ARCHITECTS


John C. Lindsay for Lord Calvert whisky
JOHN C. LINDSAY, AIA
(March 14, 1918 – 1977)
Born on March 14, 1918 in Chicago. Studied at the University of Minnesota and University of Southern California. During World War II he was in the Army’s structural engineering division before becoming senior set designer at MGM studios from 1943-1945.
He married actress Diana Lynn in 1948, divorced in 1954. From 1950-1952 Lindsay partnered with William Krisel & Dan Palmer (Palmer, Krisel & Lindsay). In an interview, Krisel explained that Lindsay brought in numerous clients through his Hollywood connections, but never signed them up for high enough fees for the firm to make a profit, so they let him go. Another motivation for the Lindsay partnership was mentioned by Krisel: “John had married Diana and I was a bachelor and he used to fix me up with a lot of movie starlets...”
Lindsay went on to establish his Los Angeles architectural practice, John C. Lindsay & Associates.
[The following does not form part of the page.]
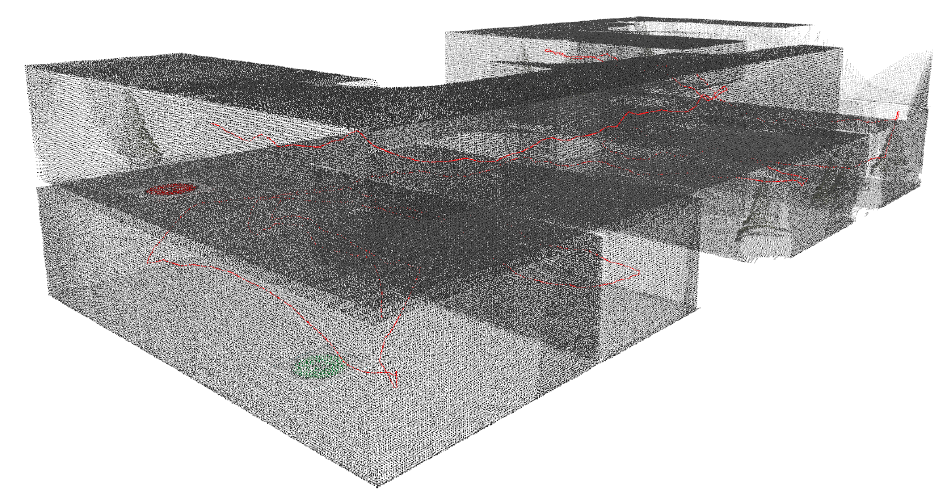
Figure 29. This figure illustrates the trajectory of the UAV from the starting location to the target location in the unknown environment from the starting location side (3D view).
The Braemar Corporation commissioned him to design several cooperative communities in southern California including Desert Braemar (1957) in Rancho Mirage, the largest and one of the first co-ops in the desert. Also designed by Lindsay was the Sunset Braemar, a modernist high-rise that today is the Mondrian Hotel on the Sunset Strip. One of his most famous residences was a house.
Lindsay married famous television actress June Lockhart (Lassie, Lost In Space) in 1959; they divorced in 1970. Ever the self-promoter, in 1964, Lindsay was admonished by the AIA for appearing in national print advertisements for Chesterfield cigarettes and Lord Calvert whisky (see image at left), the latter pictured Lindsay holding a glass of whisky, with architectural models in the background. The ad proclaimed, “Mr. John C. Lindsay, AIA, one of America’s outstanding architects and executive head of John C. Lindsay and Associates, Bel Air, California, designers of office buildings, apartments houses, and private homes.” Another newspaper article in 1967 praised his high fashion jewelry designs, sold on the commercial market, while mentioning his designs for the Mount Sinai Hospital in Los Angeles (later Cedars Sinai) and the Hughes missile plant in Tucson.
John Lindsay died in Los Angeles in 1977, at the age of 59.